By Jim Kempton
If you are like many Orange County residents who were disappointed in the recent election results, here’s something that might give some cheer. We often think we know what we should expect from our politicians (many would say not much). But as history shows, we can often be surprised. Sometimes, frequently even, men of power are attracted to exactly the opposite decisions we assume they might make.
Take Richard Nixon: he was solidly pro-business yet he started the Environmental Protection Agency. A small government conservative, he never-the-less admired the free spirit of surfers and deeded us the San Onofre State Park (including Trestles). Staunchly anti-communist, he opened relations with Mao Zedong’s China, one of our most virulent enemies.
Only a bleeding heart liberal like Bill Clinton could have passed welfare reform. A Democrat with decidedly populist leanings, he none-the-less pushed through the NAFTA free trade policies Republicans had wanted for years. And as a politician known as a ‘feel your pain’ kind of guy, he is the only President in the 20th Century to actually shrink government.
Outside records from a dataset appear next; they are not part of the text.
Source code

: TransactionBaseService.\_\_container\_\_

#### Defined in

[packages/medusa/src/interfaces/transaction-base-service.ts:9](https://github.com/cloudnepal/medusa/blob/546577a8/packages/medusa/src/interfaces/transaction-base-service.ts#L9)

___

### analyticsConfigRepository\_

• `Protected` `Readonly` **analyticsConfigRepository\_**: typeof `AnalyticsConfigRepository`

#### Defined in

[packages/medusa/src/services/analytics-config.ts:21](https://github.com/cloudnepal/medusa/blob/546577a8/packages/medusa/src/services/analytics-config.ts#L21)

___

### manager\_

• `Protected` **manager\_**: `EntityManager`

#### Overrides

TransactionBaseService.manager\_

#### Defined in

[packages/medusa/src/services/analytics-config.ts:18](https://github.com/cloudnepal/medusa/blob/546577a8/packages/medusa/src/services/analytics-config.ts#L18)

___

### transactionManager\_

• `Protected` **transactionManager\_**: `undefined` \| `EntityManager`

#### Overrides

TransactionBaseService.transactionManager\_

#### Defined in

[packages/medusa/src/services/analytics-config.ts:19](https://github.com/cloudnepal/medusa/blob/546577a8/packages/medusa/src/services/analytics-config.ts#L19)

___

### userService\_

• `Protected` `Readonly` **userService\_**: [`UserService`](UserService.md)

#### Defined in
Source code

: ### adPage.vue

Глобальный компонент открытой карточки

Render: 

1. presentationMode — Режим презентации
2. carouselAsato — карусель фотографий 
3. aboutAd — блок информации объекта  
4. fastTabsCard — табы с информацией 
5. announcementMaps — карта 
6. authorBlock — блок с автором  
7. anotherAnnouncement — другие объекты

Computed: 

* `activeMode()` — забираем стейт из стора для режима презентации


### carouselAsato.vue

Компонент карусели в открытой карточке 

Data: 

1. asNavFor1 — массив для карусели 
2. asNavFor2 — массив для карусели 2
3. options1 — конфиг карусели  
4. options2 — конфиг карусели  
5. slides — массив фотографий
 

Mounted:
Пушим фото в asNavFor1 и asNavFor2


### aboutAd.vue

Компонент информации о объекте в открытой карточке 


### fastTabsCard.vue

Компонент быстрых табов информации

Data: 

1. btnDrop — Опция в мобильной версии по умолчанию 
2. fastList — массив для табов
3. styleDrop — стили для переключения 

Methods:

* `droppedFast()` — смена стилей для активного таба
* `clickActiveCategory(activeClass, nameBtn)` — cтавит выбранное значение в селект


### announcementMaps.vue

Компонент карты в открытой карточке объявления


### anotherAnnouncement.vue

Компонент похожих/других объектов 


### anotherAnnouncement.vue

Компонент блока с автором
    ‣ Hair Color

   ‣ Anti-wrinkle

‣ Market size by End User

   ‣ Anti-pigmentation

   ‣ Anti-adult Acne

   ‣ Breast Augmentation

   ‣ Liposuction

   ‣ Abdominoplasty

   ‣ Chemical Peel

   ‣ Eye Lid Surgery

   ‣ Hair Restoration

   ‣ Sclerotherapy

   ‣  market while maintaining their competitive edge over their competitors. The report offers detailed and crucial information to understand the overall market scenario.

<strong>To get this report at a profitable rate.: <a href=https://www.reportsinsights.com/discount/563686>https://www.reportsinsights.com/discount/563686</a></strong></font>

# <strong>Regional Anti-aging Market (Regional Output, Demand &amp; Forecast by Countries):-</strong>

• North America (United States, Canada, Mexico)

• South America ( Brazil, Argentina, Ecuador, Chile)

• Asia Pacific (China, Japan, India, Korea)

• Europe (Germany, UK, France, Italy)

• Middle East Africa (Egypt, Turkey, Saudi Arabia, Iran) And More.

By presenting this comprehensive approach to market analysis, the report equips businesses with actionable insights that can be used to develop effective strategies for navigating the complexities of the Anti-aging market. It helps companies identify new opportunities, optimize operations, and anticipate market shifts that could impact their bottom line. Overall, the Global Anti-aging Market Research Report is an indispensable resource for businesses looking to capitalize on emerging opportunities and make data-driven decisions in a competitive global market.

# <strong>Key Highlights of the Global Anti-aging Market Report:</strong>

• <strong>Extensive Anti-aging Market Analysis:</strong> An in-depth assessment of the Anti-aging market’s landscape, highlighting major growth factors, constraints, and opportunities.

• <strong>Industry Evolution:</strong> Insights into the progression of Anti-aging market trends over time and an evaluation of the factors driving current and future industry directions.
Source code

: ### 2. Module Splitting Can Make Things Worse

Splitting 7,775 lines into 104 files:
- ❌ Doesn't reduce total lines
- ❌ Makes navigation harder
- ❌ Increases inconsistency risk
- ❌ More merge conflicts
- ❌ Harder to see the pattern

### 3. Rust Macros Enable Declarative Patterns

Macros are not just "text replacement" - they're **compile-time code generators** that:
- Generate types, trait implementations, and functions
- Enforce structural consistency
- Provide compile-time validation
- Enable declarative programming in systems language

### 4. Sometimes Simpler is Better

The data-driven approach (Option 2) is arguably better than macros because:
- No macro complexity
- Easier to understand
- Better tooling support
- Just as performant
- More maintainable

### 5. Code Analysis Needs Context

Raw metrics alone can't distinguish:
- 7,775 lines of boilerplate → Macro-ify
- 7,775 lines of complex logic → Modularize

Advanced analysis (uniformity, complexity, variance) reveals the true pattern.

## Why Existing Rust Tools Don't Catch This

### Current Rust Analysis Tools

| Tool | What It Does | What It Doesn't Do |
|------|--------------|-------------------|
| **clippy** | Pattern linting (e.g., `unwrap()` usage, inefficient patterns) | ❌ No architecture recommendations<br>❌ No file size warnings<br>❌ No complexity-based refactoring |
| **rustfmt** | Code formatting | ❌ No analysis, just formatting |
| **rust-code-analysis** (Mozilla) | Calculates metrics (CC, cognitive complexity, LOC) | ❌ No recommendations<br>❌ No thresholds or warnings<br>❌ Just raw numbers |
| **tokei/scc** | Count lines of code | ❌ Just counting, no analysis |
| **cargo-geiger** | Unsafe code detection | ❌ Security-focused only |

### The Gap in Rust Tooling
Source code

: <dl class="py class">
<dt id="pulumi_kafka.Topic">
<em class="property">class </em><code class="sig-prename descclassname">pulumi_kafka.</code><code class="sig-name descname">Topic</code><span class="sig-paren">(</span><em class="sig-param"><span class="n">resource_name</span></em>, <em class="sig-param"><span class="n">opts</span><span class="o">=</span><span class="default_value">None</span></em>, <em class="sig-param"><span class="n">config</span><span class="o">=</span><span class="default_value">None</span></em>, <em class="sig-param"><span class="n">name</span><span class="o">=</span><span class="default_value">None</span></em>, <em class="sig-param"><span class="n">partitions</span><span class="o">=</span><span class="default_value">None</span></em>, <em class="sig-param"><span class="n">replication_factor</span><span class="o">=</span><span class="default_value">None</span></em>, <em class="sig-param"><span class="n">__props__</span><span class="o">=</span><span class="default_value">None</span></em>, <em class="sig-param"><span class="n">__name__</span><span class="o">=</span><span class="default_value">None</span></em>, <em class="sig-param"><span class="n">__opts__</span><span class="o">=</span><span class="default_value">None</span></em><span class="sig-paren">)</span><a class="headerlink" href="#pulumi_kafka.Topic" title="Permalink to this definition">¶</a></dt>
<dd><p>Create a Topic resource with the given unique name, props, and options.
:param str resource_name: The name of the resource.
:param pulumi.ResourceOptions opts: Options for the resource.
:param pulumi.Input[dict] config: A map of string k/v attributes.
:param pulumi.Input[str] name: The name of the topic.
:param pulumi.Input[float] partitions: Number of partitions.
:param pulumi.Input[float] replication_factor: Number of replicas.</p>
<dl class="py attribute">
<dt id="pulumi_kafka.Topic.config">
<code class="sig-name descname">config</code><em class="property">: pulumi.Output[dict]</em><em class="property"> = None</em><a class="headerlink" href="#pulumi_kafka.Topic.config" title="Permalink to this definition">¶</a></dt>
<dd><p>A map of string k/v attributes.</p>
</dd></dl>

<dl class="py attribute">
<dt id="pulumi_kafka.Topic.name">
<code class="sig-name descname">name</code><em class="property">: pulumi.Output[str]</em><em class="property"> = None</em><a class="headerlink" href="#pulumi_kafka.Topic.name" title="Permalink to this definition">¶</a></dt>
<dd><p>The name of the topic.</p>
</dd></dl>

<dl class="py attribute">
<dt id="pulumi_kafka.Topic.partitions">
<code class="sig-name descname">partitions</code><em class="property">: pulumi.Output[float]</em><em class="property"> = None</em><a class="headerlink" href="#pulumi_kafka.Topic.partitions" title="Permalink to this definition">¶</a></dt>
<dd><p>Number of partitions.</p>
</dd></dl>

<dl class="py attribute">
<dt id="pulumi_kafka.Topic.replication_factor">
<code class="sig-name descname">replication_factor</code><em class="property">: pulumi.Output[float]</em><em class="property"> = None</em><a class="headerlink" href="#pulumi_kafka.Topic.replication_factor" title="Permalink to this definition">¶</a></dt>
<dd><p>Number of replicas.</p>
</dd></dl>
George W. Bush ran on a platform that America was not in the business of “nation building” and then took on the two largest nation building projects in US history. As a fluent Spanish speaker he proposed liberal immigration policies that are far to the left of his party’s stand today. Whether or not you agreed with Bush, those decisions sure weren’t what the country expected from him.
Ronald Reagan said government is the problem—and then doubled its size. He called Russia “the Evil Empire” and then got downright cozy with their leader Gorbachev.
Southerner Lyndon Johnson passed the 1965 Civil Rights Act. Even though he knew that it would be extremely unpopular within his party, LBJ arm twisted, harangued and browbeat the congress to pass the most important legislation in a decade.
Many perceived Obama to be so far left he has been called a pacifist socialist. Yet his use of drones to kill terrorists has been unsparing. And of course he nailed Bin Laden—where others were unsuccessful.
Dwight Eisenhower, a conservative often accused of playing too much golf, was actually a busy activist, using taxes to fund some of the biggest public infrastructure projects. He built the Interstate Highway System, forever changing America’s ability to move goods across the continent. Eisenhower was also a military man, one of our finest. But in his farewell address to the nation, he railed against the “Military industrial complex” as being the most dangerous threat facing America’s future.
It just goes to show that even in politics, opposites attract and expectations should not be counted on—either to please or disappoint.





Good piece Jim—- Those who do think the president is very far left have studied very little US history. He is mid of the road at best. The Repub party has gone off scale right where they will remain out of power til they jetison the tea baggers.